**Required work:** Your output must be the line containing "[Configuration](pages/config.md)" followed by every later line in the entries below, all copied exactly.

=== Begin Enclosure ===

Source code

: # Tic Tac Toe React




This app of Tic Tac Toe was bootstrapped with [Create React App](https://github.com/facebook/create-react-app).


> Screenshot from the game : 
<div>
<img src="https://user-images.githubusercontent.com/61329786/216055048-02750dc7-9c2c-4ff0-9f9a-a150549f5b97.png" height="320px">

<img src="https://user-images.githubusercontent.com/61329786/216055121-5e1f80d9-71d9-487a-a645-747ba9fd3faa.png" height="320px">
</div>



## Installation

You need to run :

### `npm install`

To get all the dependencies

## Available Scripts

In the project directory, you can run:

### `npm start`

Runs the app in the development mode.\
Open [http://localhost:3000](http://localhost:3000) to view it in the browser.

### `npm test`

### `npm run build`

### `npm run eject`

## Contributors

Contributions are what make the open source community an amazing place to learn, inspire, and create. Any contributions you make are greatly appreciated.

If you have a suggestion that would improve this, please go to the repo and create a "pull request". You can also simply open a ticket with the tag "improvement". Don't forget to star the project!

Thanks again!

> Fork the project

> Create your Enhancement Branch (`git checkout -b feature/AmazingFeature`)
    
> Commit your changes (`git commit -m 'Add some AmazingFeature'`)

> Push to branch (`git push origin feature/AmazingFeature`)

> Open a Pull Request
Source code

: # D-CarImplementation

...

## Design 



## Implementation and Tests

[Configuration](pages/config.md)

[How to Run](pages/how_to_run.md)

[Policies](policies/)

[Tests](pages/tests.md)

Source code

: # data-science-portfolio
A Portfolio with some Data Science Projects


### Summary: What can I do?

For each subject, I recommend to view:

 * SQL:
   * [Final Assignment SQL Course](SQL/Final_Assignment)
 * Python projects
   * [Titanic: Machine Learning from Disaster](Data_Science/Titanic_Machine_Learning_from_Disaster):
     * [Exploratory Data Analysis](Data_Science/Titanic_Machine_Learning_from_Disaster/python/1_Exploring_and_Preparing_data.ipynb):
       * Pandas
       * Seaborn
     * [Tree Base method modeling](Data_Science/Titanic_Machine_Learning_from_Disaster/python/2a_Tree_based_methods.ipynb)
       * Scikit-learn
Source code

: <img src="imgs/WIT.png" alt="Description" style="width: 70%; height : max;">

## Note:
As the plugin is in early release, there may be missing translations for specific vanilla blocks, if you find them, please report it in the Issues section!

=== End Enclosure ===

**Solution for this exercise:**
[Configuration](pages/config.md)

[How to Run](pages/how_to_run.md)

[Policies](policies/)

[Tests](pages/tests.md)

Source code

: # data-science-portfolio
A Portfolio with some Data Science Projects


### Summary: What can I do?

For each subject, I recommend to view:

 * SQL:
   * [Final Assignment SQL Course](SQL/Final_Assignment)
 * Python projects
   * [Titanic: Machine Learning from Disaster](Data_Science/Titanic_Machine_Learning_from_Disaster):
     * [Exploratory Data Analysis](Data_Science/Titanic_Machine_Learning_from_Disaster/python/1_Exploring_and_Preparing_data.ipynb):
       * Pandas
       * Seaborn
     * [Tree Base method modeling](Data_Science/Titanic_Machine_Learning_from_Disaster/python/2a_Tree_based_methods.ipynb)
       * Scikit-learn
Source code

: <img src="imgs/WIT.png" alt="Description" style="width: 70%; height : max;">

## Note:
As the plugin is in early release, there may be missing translations for specific vanilla blocks, if you find them, please report it in the Issues section!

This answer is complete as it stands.